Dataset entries
=====
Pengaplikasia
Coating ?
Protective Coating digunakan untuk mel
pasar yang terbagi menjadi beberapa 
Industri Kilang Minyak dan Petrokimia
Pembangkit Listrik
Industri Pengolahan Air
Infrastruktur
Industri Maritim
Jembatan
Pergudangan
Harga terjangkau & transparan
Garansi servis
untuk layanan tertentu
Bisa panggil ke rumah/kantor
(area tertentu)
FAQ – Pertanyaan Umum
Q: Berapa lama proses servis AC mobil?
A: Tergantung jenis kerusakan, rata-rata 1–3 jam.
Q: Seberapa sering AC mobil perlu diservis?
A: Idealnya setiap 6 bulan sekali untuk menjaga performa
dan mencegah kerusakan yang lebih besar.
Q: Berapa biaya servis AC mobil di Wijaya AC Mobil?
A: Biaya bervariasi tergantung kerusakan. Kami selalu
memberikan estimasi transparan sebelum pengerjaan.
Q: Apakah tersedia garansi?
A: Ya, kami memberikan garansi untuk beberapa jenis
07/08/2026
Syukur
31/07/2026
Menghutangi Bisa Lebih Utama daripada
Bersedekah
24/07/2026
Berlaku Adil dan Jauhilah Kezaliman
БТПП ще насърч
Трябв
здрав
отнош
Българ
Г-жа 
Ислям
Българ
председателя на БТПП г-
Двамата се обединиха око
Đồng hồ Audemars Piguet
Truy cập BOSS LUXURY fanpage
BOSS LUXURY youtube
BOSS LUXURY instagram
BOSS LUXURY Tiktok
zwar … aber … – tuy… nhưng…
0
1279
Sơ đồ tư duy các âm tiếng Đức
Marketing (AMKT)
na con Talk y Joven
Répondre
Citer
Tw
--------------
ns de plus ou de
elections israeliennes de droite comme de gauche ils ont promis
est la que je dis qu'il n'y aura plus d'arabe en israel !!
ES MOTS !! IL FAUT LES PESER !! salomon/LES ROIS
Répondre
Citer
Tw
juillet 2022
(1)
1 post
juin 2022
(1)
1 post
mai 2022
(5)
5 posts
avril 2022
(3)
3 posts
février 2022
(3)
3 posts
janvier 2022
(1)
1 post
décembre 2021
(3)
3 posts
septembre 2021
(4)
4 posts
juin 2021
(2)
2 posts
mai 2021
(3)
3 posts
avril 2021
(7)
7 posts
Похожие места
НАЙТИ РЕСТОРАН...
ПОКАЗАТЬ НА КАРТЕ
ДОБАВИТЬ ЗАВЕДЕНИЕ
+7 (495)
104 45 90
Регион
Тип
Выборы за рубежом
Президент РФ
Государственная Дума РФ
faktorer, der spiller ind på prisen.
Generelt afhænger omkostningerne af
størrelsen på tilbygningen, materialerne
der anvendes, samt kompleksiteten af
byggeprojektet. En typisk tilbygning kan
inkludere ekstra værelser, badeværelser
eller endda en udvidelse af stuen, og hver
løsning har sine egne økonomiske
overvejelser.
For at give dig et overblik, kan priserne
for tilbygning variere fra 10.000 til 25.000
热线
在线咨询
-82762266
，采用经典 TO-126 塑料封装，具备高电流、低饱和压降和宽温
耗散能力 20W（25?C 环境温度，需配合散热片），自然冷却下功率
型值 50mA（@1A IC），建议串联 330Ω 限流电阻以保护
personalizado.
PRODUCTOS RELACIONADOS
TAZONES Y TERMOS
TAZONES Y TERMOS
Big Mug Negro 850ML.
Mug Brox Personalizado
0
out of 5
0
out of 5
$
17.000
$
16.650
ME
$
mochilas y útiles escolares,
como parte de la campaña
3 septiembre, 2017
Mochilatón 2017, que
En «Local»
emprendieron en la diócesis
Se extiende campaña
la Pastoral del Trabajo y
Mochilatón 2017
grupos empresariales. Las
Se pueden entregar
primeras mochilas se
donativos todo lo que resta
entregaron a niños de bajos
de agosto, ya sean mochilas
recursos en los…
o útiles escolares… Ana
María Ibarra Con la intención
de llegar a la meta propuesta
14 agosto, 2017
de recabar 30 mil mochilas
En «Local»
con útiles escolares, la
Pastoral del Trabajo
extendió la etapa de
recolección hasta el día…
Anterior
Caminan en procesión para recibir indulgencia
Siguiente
=====
INSTRUCTION ::
Show all lines from the data above in which the word "yang" appears.

WRITTEN ANSWER ::
pasar yang terbagi menjadi beberapa 
dan mencegah kerusakan yang lebih besar.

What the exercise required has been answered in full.